Top of Records supplied
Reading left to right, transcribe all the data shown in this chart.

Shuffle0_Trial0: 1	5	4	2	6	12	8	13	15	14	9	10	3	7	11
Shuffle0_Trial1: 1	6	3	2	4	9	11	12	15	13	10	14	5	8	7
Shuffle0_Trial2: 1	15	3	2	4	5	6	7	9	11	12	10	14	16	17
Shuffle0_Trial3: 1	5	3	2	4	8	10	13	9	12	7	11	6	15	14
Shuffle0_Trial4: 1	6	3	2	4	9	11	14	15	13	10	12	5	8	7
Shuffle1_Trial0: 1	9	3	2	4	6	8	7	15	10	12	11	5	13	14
Bottom of Records supplied
Rewrite the listing above, changing "transcribe" to "write out" and keeping everything else the same.

Reading left to right, write out all the data shown in this chart.

Shuffle0_Trial0: 1	5	4	2	6	12	8	13	15	14	9	10	3	7	11
Shuffle0_Trial1: 1	6	3	2	4	9	11	12	15	13	10	14	5	8	7
Shuffle0_Trial2: 1	15	3	2	4	5	6	7	9	11	12	10	14	16	17
Shuffle0_Trial3: 1	5	3	2	4	8	10	13	9	12	7	11	6	15	14
Shuffle0_Trial4: 1	6	3	2	4	9	11	14	15	13	10	12	5	8	7
Shuffle1_Trial0: 1	9	3	2	4	6	8	7	15	10	12	11	5	13	14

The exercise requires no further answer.